Ao simplificar o que a ciência política define como nação, chegaríamos em algo próximo a reunião de pessoas com similaridade de etnia, tradição e língua. Nesse conceito, a consciência nacional derivaria naturalmente do conjunto destes elementos em comum. Essa consciência seria o vetor de constituição de um povo e da abstração da ideia de pátria mãe. Mas o que fazer quando a sensação mais nuclear de pertencimento coletivo se dissipa em estranhamentos profundos, ao ponto de perdermos de vista o que nos une e só enxergarmos o que nos aparta?
Sim, eu me refiro ao Brasil de 2021 e à dificuldade latente em nos entendermos em nossas divergências. Foi o ódio fabricado, induzido e disseminado propositalmente para alimentar disputas mesquinhas de poder que fez não nos reconhecermos mais como irmãos nem na data cívica mais importante do ano. É Sete de Setembro e estamos divididos em uma ocasião que tradicionalmente celebramos em harmonia uníssona, como um só povo. A quem interessa essa divisão? Certamente, ao Brasil não interessa.
Em qual esquina da nossa história nos despedimos da fidalguia? Em que momento um compatriota passou a ser um desafeto a depender de sua preferência ideológica? O que fez a vibrante e colorida aquarela do Brasil passar a dispor apenas de tons de cinza fosco e desbotado? Sem nos darmos conta, permitimos que até o Dia da Independência passasse a servir de ferramenta vil das disputas de narrativa. Isso, por si só, é um crime de lesa-pátria.
Não me parece razoável que a essa altura tenhamos perdido a capacidade de convergir e de conversar. De argumentar e respeitar. Recuso-me a aceitar que desaprendemos a nos abraçar e seguir a vida depois de uma acalorada discussão entre amigos ou familiares. De rirmos juntos após o debate eloquente. Não me conformo com a avaliação de que involuímos em nossa civilidade e perdemos o bom humor nativo.

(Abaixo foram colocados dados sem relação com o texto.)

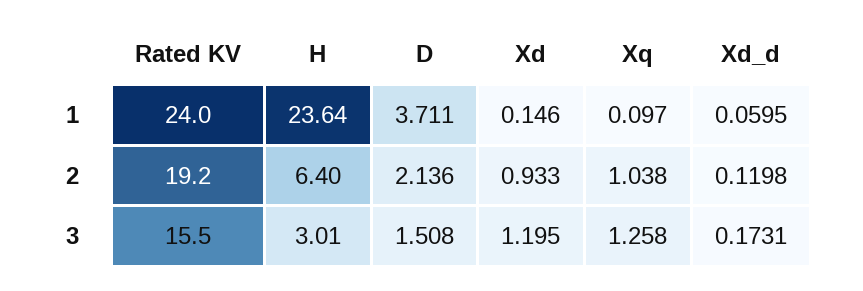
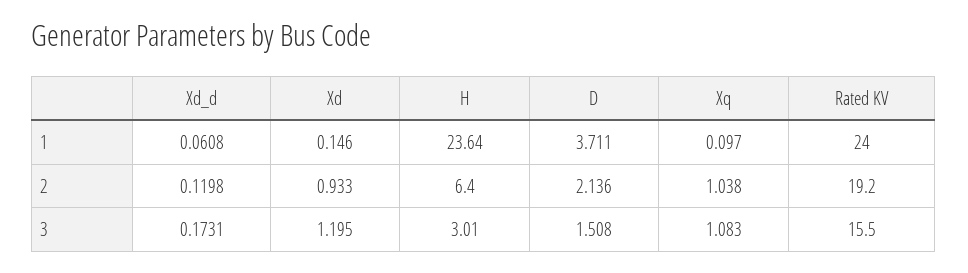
Xd_d, 1: 0.0595 -> 0.0608
Xq, 3: 1.258 -> 1.083

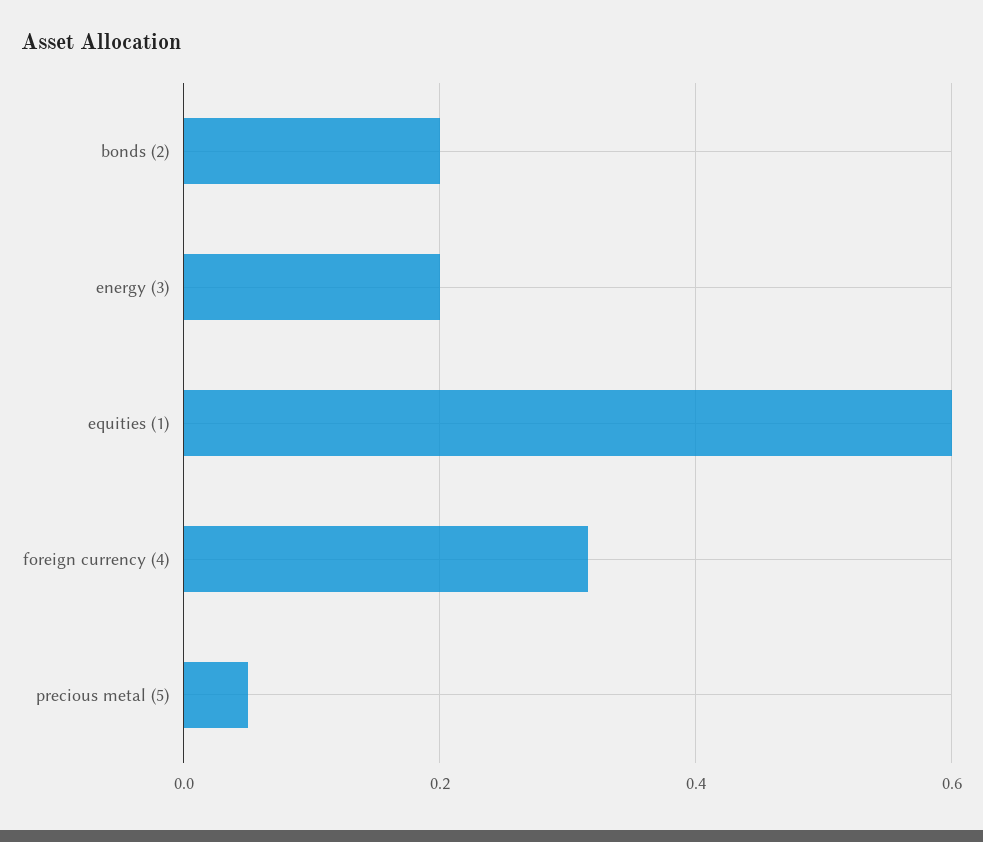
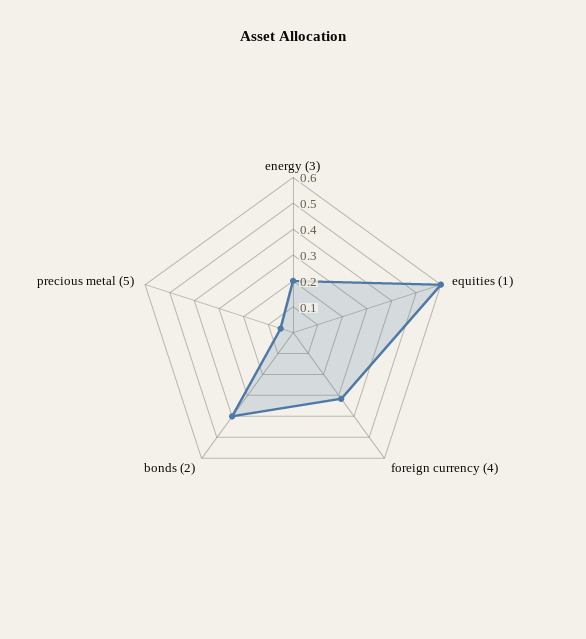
bonds (2): 0.2 -> 0.4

Mas temos escolha. Nada nos obriga a continuar alimentando o fratricídio. E, embora essa palavra seja pouco falada no meio político, talvez por medo de parecer ingênuo ou pueril, não existe outra solução mais clara e eficaz para a neutralização do ódio que não seja o amor. É preciso resgatar o amor ao país. É preciso fazer um reexame honesto e sincero de onde nos perdemos do sentimento pátrio que nos unifica e, a partir daí, reencontrá-lo. Não me refiro a um patriotismo histriônico, segregacionista e infantilizado. Refiro-me a um retorno às raízes da nossa formação e aos propósitos que nos fizeram requerer e conquistar a independência. E ainda, ao potencial que temos de, com tudo que somos, contribuir com o processo civilizatório e com progresso da humanidade.
Embora uma fotografia do momento possa sugerir o contrário, esse sempre foi o nosso caminho natural. Foi o afeto, a gentileza e a beleza que nos fizeram chegar até aqui e que nos fizeram sermos vistos e respeitados por todas as nações do mundo. O sectarismo nos empobrece e descaracteriza, evidenciando o que temos de mais pobre, nos mostrando primitivos. A diversidade sempre nos potencializou, ofertando a criatividade e alegria brasileira como pilar de uma nova e possível civilização. O nosso gingado sempre foi nossa melhor e mais rica versão. Temos uma vocação e uma missão no mundo e precisamos assumi-la. Juntos. Somos a nova Roma dos trópicos como definiu Darcy Ribeiro, lavada sobre o sangue índio e negro, constituindo um povo que se fez a si mesmo, apesar da terrível brutalidade, incapacidade e mediocridade da classe dominante.
Temos desafios gigantescos, urgentes e concretos como a explosão do custo de vida, desemprego em massa, o deficit educacional, o desmonte do serviço público e a volta dos fantasmas da inflação, da fome e da pobreza extrema e não existe fórmula mágica, muito menos super herói capaz de enfrentar isso sozinho. Enquanto as torcidas organizadas dos políticos disputam quem grita mais alto, nosso povo amarga uma realidade concreta cada dia mais dura. Só o resgate da nossa unidade como povo — para além das diferenças — mobilizará a energia necessária para superar e vencer esse quadro. E não há outra forma de mobilizar essa energia que não seja inspirada no amor pelo Brasil.